T'ai Shen Centre: A space for Chinese Pure Land Buddhism

Mindfulness within our Buddhist Practice is not just some technique but a total way of life. The ways of the world are concerned with creating results. Our practice is about creating Causes - the causes of Compassion, Wisdom and Happiness for all beings.


Tuesday, August 10, 2010

The Five Prescriptions for Health and Well-Being or How to Bake a Cake with just one egg and water.


I mused over the title for this blog for some time. I obviously want to write about Five important things for one’s health and well-being. I guess you have read it all before those pop. psychology and health articles: 16 Steps to a Happy Life. 10 Steps to Emotional Freedom and so on. If you are like me you heave a deep sigh and mutter: “Here we go again. What is the answer to life this time!? Then, maybe you have a sneak look at the article just in case you may have missed something riveting. Generally you haven’t.

The alternative title I gave this Blog is: How to Bake a Cake with One Egg and Water. Now I am sure that would have captured a modicum of attention due to the anticipated absurdity or dazzling miracle about to be unfolded. I have dabbled a little in the culinary arts and I recall one day when my partner was overseas visiting her parents I tried to remember a recipe she told me for Chinese Mantou or Steam Buns. I am sure she told me I just had to mix eggs and water and some powdered stuff, flour. As you can imagine the attempt was as complete a failure as if I had tried to do it with just eggs and water. The flour was an added extra. Yet, it never ceases to amaze me that this is exactly what we do when we are trying to find a way to health, healing or wellness.

At the T’ai Shen Centre we work with people whose hopes and expectations from life have been dashed. Like survivors from a ship wreck at sea they have drifted helplessly in an immense isolated ocean. A map and compass is hardly a way to help survivors. They need nutrition and numerous other important needs.

T’ai Shen is a Buddhist Centre and Buddhism understands life to be interrelated and interdependent. This is where the Five Prescriptions enter. In a previous blog I wrote of my chance extraordinary meeting with a Buddhist hermit monk called “No Name” (That is the translation of his Chinese name). It was this humble monk living intensely with nature who having many hours of solitude to contemplate the alchemy of true living wrote on a piece of paper Five Prescriptions. At first they seemed simplistic. Then the old monk began to reveal the multi-layers and dimensions. (1) Spirit (2) Mind and Thought Processes (3) Relationship (4) Consumption (5) Internal and External Movement. The Five Prescriptions are interdependent. He laughed: “Now make them spin (like a top and all in unison). Then you will really live.”

Yet how often in our work with others and ourselves do we try to bake a cake with just eggs and water? To expect recovery and growth from simply taking medications or doing the occasional meditation is like trying to bake a cake with just one or two ingredients. It won’t work; or at best like my Chinese steam buns – flat!

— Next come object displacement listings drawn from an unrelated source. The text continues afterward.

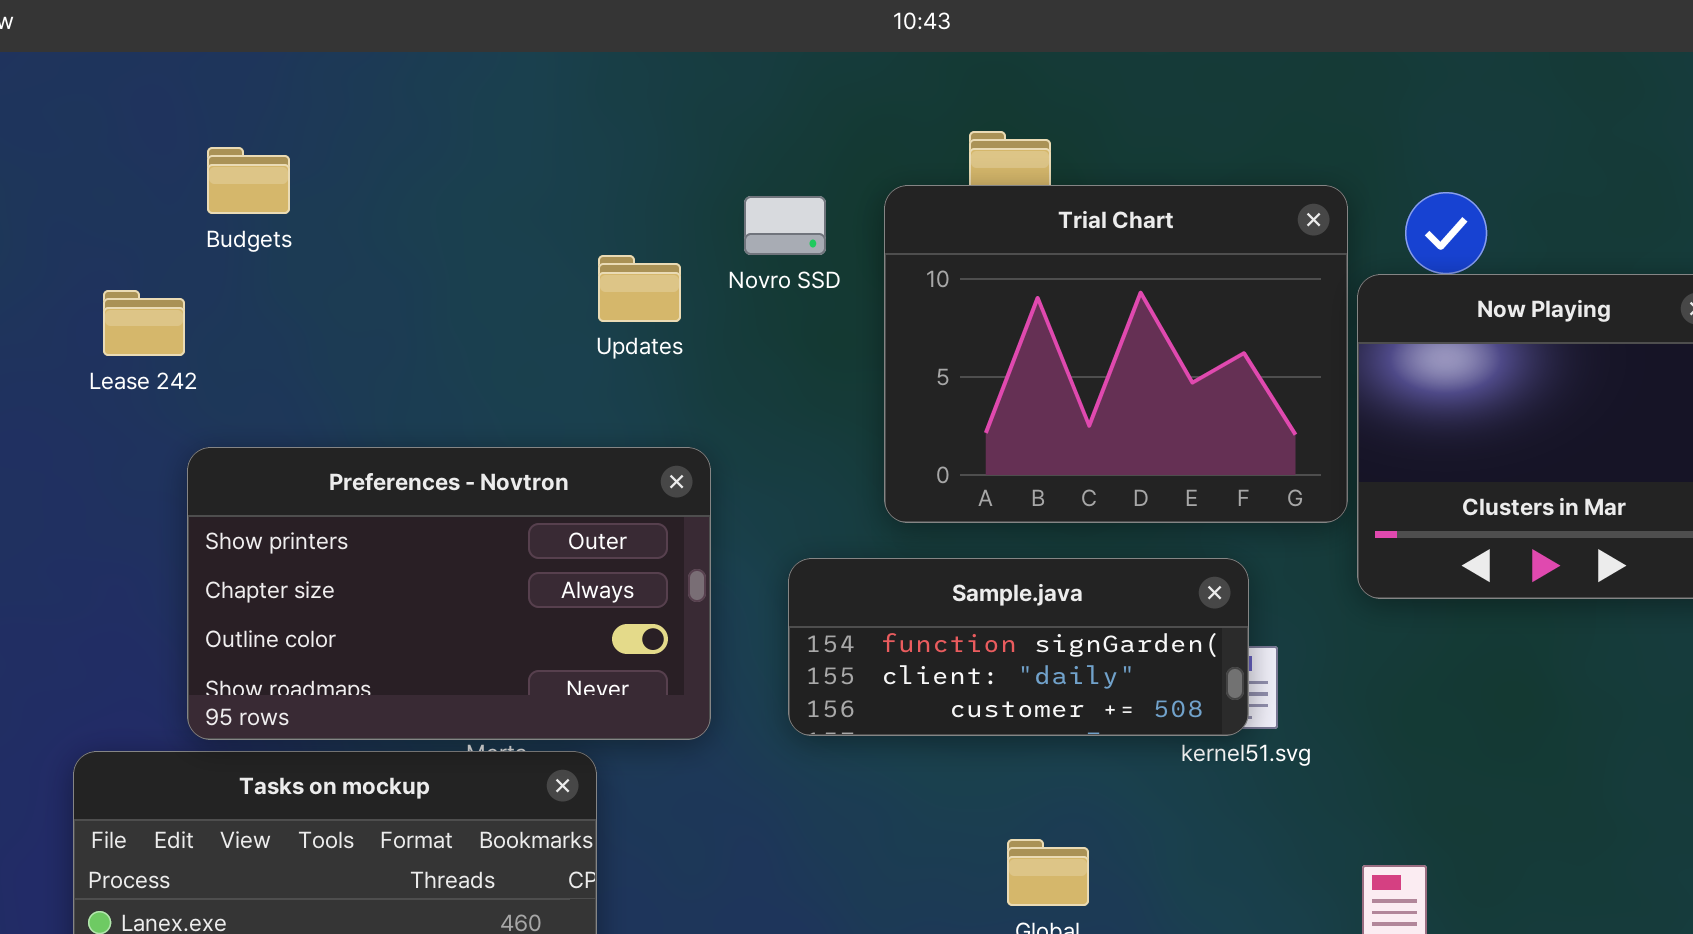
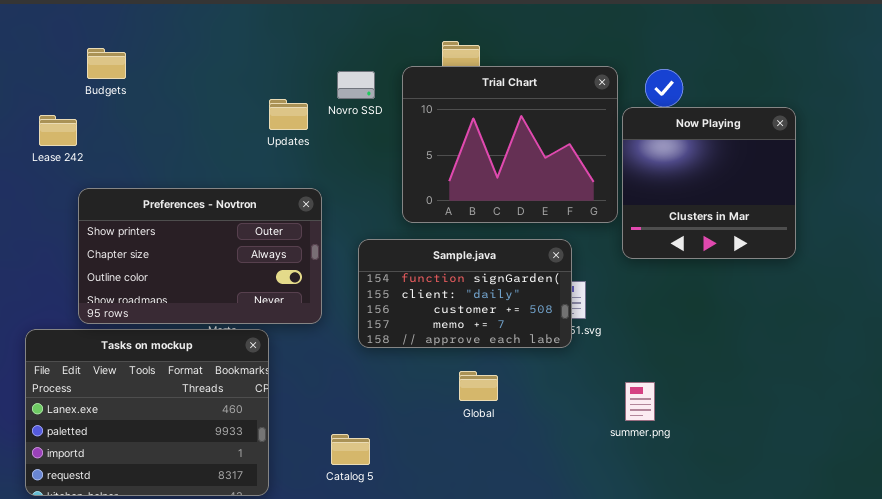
Sample.java: [788,558,1249,736] -> [358,239,572,348], resized

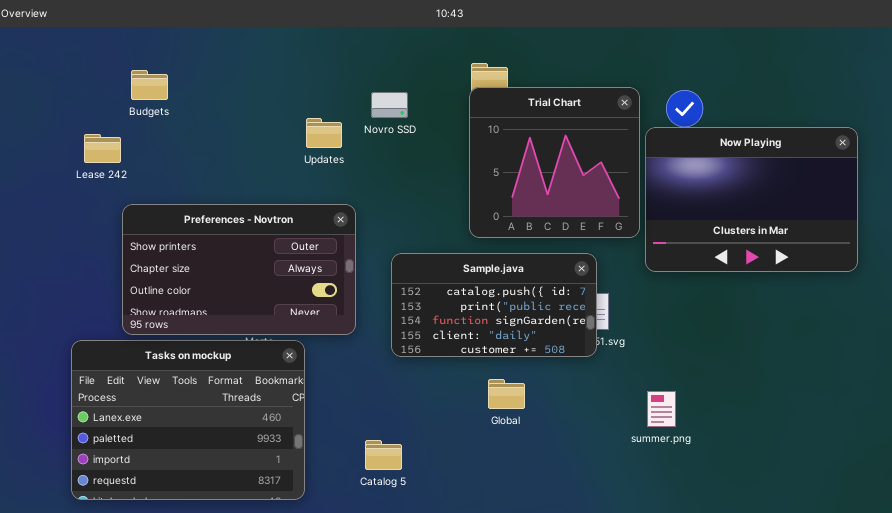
Trial Chart: [402,66,618,223] -> [469,87,640,238], resized
Now Playing: [622,107,796,259] -> [645,127,858,272], resized
Sample.java: [358,239,572,348] -> [391,253,597,357], scrolled up 2 rows

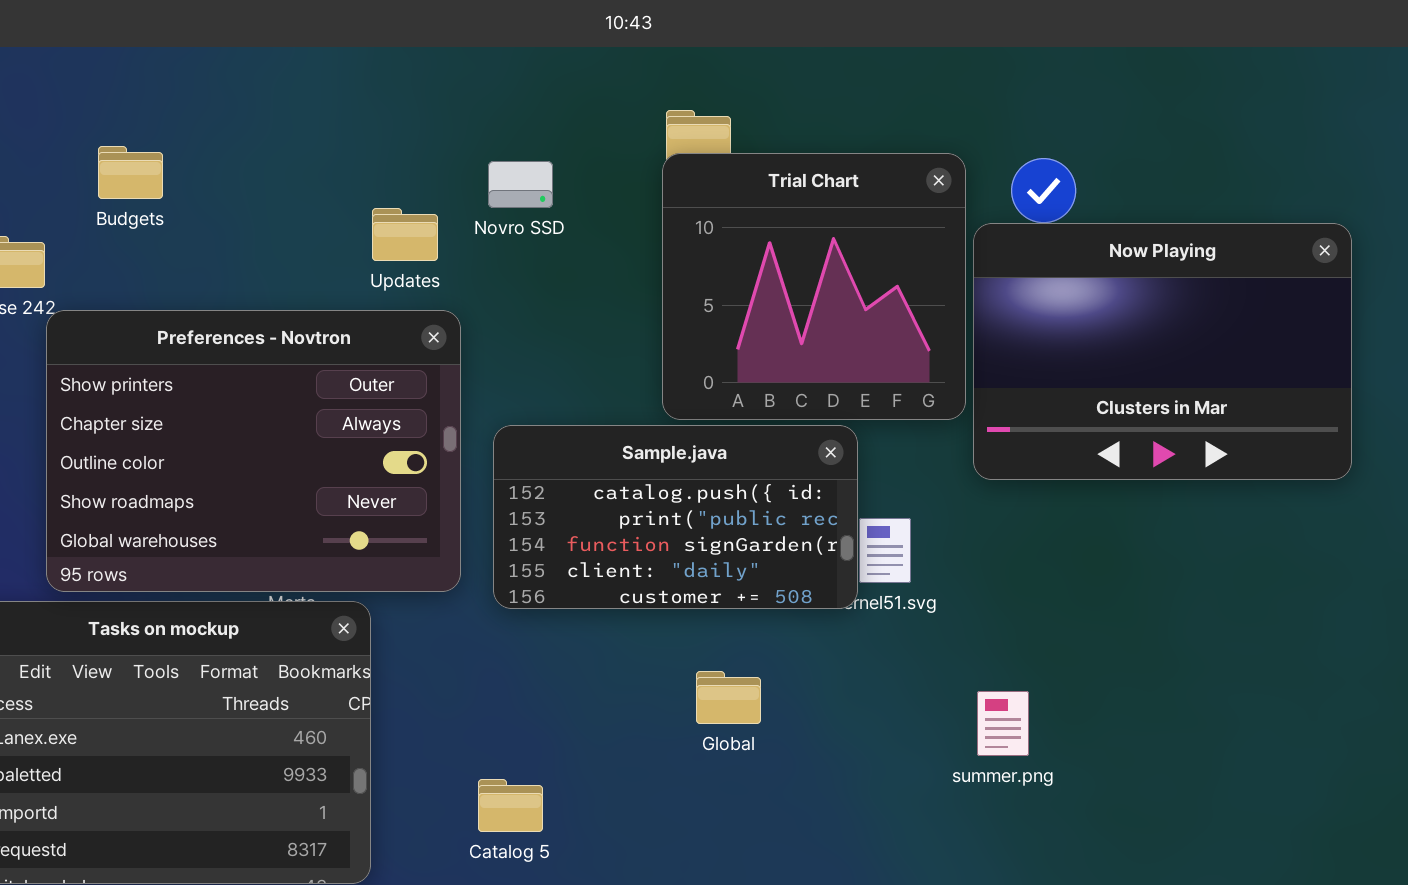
Budgets: [131,70,168,100] -> [98,146,163,199], moved
Preferences - Novtron: [122,204,356,335] -> [46,310,461,592], resized
Sample.java: [391,253,597,357] -> [493,425,858,609], moved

We become unwell physically mentally and spiritually not through one cause but through many different causes and conditions. To establish wholeness in our life we must also address a variety of causes and conditions. The Five Prescriptions examines the core causes and conditions of our human life. Five simple prescriptions but a profound effect. They work. I am not sure though about the eggs and water!